Луч фонаря сразу же упёрся в стену: мы находились в большой пещере с очень неровным сводом и стенами. Под ногами оказался гравий и две пары уходящих в стороны рельсов. Слева и справа луч фонарика терялся в темноте тоннеля. К дальней стене оказались прибиты крюки, увешанные разношёрстными кабелями.

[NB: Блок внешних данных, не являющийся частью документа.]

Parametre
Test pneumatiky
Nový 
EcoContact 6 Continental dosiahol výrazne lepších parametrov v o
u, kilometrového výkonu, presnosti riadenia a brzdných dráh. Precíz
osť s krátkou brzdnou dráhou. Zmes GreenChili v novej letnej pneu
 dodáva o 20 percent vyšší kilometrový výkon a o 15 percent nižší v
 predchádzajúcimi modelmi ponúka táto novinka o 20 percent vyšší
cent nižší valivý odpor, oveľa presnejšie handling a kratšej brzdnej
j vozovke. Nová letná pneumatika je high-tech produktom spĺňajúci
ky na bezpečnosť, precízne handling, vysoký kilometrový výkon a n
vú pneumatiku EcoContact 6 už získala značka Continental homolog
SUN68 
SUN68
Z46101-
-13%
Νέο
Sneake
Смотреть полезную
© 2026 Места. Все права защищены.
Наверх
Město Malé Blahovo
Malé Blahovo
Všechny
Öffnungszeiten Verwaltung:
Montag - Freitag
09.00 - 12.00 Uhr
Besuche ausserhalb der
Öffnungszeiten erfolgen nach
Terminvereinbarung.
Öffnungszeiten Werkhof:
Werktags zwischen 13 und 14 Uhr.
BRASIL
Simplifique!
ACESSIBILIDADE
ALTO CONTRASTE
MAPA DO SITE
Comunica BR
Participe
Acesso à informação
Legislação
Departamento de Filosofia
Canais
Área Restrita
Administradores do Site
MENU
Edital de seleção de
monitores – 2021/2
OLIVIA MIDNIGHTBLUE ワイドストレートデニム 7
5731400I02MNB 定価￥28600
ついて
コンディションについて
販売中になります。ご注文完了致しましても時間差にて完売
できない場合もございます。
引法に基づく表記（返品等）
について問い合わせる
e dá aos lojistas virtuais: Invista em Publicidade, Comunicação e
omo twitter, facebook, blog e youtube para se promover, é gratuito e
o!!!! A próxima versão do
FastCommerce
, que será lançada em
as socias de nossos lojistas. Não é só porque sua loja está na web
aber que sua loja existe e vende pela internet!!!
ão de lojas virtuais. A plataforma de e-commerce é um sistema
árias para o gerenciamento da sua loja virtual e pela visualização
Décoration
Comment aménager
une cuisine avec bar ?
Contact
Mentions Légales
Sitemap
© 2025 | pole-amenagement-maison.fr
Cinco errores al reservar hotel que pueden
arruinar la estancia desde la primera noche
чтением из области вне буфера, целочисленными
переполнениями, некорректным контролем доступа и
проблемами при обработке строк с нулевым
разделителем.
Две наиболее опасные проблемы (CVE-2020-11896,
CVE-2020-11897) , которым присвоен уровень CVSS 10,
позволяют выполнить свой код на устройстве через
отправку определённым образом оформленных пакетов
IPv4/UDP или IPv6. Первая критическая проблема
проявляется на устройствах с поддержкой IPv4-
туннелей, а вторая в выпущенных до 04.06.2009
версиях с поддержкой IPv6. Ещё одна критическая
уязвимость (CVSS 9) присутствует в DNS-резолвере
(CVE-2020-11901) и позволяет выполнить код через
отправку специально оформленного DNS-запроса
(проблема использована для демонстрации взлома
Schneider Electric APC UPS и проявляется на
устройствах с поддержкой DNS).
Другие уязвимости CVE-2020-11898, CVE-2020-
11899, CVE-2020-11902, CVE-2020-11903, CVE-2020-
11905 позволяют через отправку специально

— Та-ак, и что ты мне скажешь на предмет древнего метро? — Спросил я скорее для того, чтобы не повисла зловещая пауза: судя по выражению лица Мати, он тоже был в полном замешательстве. — Аборигены в семнадцатом веке балуются электричеством и взрывчаткой?

— Мне кажется, надо идти налево. По моим ощущениям, именно там должен быть город, откуда прилетели робозонды. — Мати не поддержал мою иронию.

— Тот самый, «километрах в ста от нас»? — Я даже рассмеялся. — Уж лучше пойти направо, там есть шанс оказаться ближе к тому месту, куда водят экскурсии, да и к челноку тоже: такие колодцы должны быть каждые пару километров, их делают на случай аварии, чтобы люди могли выбраться наружу.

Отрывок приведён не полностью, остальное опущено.